**Request:** Transcribe the data below verbatim from the line with "Onda Encantada de la Tierra Roja-22" to the line with "Onda Encantada del Mago Blanco-20". Include both of those lines.

**Supplied data:**
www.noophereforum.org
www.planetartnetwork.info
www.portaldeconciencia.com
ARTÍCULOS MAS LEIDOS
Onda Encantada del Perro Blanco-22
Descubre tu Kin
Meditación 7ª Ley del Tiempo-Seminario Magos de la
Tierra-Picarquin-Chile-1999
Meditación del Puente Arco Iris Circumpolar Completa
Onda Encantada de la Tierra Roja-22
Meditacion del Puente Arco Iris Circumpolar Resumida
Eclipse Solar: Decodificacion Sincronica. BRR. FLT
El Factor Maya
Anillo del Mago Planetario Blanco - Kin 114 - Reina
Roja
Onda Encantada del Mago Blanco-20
* * *
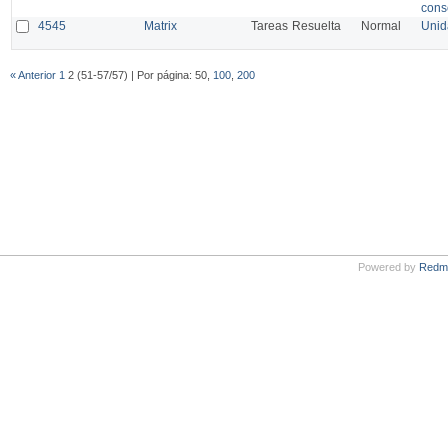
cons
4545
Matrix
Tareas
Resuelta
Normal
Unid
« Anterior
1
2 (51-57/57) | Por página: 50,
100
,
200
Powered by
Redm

**Reply:**
Onda Encantada de la Tierra Roja-22
Meditacion del Puente Arco Iris Circumpolar Resumida
Eclipse Solar: Decodificacion Sincronica. BRR. FLT
El Factor Maya
Anillo del Mago Planetario Blanco - Kin 114 - Reina
Roja
Onda Encantada del Mago Blanco-20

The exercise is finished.